• Transcribed page contents:
◆ ◆ ◆ ◆ ◆ ◆ ◆

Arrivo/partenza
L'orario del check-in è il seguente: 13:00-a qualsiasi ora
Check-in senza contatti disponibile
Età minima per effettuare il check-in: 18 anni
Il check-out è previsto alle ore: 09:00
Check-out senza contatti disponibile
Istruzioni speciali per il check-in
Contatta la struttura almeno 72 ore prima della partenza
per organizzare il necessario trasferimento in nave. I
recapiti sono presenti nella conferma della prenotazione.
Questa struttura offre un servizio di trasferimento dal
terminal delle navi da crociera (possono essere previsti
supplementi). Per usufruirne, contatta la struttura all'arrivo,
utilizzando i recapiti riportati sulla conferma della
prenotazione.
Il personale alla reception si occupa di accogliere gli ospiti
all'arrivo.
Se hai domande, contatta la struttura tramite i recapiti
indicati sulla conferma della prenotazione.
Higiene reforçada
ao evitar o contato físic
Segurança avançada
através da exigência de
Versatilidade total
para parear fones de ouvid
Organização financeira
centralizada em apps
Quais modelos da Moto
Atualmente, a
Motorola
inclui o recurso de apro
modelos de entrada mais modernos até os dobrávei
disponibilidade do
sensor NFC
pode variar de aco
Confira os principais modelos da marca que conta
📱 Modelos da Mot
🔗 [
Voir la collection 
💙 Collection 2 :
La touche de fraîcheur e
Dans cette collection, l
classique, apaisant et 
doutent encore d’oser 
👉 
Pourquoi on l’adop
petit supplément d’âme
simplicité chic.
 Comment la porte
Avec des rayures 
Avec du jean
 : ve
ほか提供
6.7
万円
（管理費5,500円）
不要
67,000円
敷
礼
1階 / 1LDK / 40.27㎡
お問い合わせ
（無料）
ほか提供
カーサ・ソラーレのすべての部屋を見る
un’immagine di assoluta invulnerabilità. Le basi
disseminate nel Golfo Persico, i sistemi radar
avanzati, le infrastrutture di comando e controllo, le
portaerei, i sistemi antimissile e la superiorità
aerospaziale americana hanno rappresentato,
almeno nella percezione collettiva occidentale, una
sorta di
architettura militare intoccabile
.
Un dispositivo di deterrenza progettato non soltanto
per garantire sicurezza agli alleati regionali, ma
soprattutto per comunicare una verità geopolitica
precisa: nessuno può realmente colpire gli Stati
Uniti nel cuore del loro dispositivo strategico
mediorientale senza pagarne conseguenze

◆ ◆ ◆ ◆ ◆ ◆ ◆

Please list each line of the material that contains the string "partenza", copying every such line in full.

Arrivo/partenza
Contatta la struttura almeno 72 ore prima della partenza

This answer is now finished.